■ **Рабочее задание a**: Выведите строки листинга без изменений, начиная с самой первой строки листинга и заканчивая строкой, в которой есть «Question: Among these»; обе границы включаются. Картинки в ответ не включайте.

■ **Исходный документ**:
/---

На него накатывают приступы безумной ярости против себя, против Мерси, против иностранных государей и принцев-эмигрантов, против всех, кто, имея возможность ее спасти, ничего для этого не предпринял.
Измученный, он возвращается к себе и находит разложенные на столе, словно на алтаре, сувениры от нее: локон волос, миниатюру, на которой ее нарисовал Боке, и записную книжку, подаренную ему ею в 1788 году, когда он уезжал в Финляндию. Он перечитывает первые стихи, которые рука влюбленной королевы написала для него на первой странице:
Что вы напишете на этих листах?
Какой секрет доверите им?
Ах, очевидно, они были созданы
Для самых нежных воспоминаний.
Он разговаривает с этими предметами, целует их, пытаясь через поцелуи создать для свой души спасительную иллюзию.

\---

■ **Рабочее задание b**: В каком году, согласно отрывку, была подарена записная книжка и куда тогда уезжал её получатель?

■ **Входные данные**:

/---

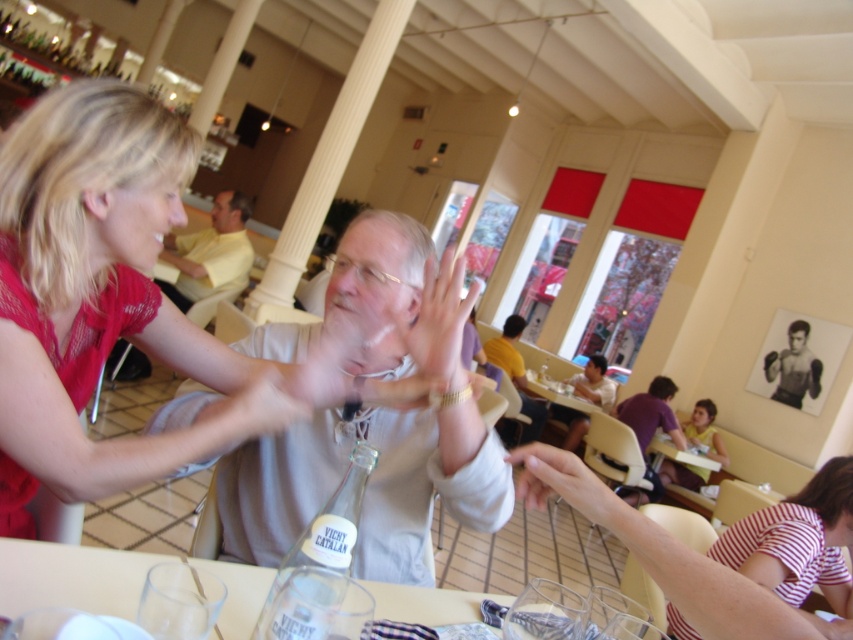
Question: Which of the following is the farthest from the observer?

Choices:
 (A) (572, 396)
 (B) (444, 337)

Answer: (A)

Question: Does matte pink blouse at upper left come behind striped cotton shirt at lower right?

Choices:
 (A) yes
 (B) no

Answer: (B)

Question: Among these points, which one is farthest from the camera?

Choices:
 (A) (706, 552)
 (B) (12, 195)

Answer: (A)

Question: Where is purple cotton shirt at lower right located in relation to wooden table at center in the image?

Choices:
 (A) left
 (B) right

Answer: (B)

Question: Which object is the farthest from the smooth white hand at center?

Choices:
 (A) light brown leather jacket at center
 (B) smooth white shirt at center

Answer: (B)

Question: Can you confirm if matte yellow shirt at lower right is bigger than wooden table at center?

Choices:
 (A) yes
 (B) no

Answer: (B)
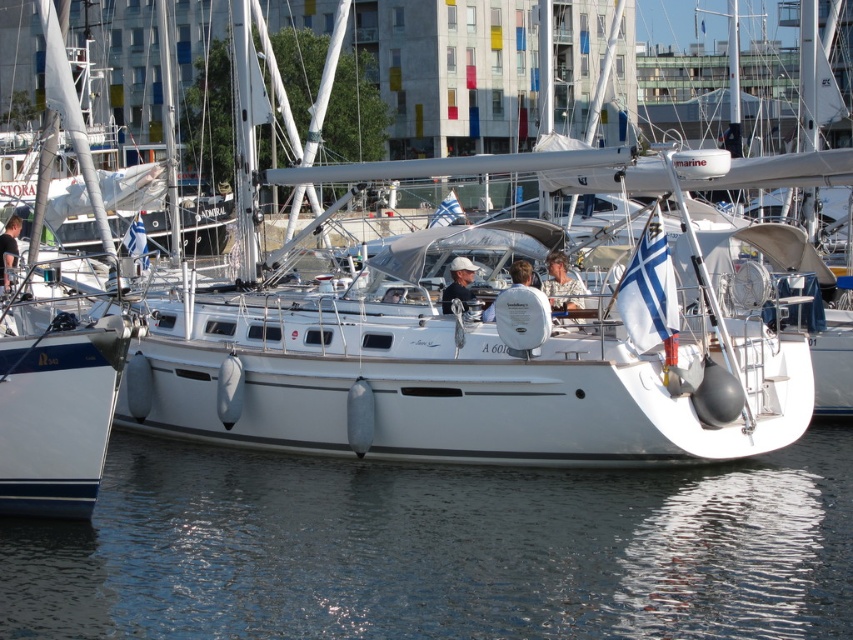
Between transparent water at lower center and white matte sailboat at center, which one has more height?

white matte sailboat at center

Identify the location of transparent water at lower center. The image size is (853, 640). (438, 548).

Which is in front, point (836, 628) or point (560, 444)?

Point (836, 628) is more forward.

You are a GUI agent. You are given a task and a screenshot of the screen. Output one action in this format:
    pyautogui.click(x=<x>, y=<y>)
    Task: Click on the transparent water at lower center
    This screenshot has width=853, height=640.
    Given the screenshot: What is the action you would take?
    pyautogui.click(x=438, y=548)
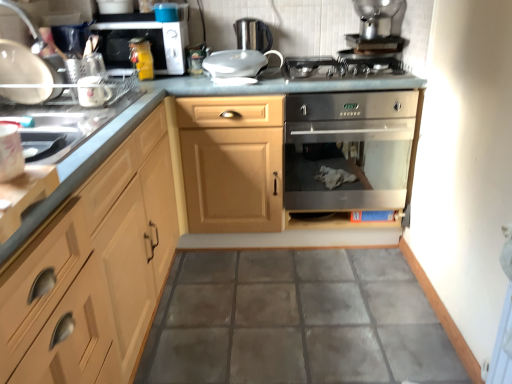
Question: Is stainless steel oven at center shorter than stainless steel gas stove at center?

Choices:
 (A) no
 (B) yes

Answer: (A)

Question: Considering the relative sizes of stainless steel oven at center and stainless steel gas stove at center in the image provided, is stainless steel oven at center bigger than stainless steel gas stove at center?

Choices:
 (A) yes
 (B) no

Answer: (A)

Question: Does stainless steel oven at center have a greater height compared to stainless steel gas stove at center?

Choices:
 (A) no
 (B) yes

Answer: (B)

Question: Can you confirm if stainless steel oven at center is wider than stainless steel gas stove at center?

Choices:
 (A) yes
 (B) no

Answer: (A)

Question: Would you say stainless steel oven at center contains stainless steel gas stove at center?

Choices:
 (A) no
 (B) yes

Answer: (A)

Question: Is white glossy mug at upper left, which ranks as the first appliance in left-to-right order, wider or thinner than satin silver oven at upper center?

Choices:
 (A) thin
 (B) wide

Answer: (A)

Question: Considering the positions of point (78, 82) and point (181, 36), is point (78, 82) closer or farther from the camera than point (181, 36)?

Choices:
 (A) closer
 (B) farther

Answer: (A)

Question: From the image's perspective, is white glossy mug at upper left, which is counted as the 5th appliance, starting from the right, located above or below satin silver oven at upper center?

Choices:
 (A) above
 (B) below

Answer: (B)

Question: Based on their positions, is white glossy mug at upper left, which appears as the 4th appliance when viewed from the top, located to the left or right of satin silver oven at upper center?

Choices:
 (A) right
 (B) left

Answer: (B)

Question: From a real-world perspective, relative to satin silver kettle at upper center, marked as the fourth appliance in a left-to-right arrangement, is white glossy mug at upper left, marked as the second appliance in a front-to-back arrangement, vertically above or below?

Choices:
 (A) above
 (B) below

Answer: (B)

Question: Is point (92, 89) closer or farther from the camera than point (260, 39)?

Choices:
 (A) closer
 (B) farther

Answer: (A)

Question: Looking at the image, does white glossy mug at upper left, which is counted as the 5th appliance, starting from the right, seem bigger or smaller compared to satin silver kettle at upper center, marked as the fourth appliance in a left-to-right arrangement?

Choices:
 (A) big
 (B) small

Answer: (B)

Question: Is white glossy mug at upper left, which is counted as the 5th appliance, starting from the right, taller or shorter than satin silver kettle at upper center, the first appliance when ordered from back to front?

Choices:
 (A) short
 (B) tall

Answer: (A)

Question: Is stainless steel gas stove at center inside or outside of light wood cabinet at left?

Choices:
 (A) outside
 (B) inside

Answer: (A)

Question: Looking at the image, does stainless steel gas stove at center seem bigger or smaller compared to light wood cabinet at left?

\---

■ **Результат упражнения a**:
Question: Which of the following is the farthest from the observer?

Choices:
 (A) (572, 396)
 (B) (444, 337)

Answer: (A)

Question: Does matte pink blouse at upper left come behind striped cotton shirt at lower right?

Choices:
 (A) yes
 (B) no

Answer: (B)

Question: Among these points, which one is farthest from the camera?

■ **Результат упражнения b**: В 1788 году; он уезжал в Финляндию.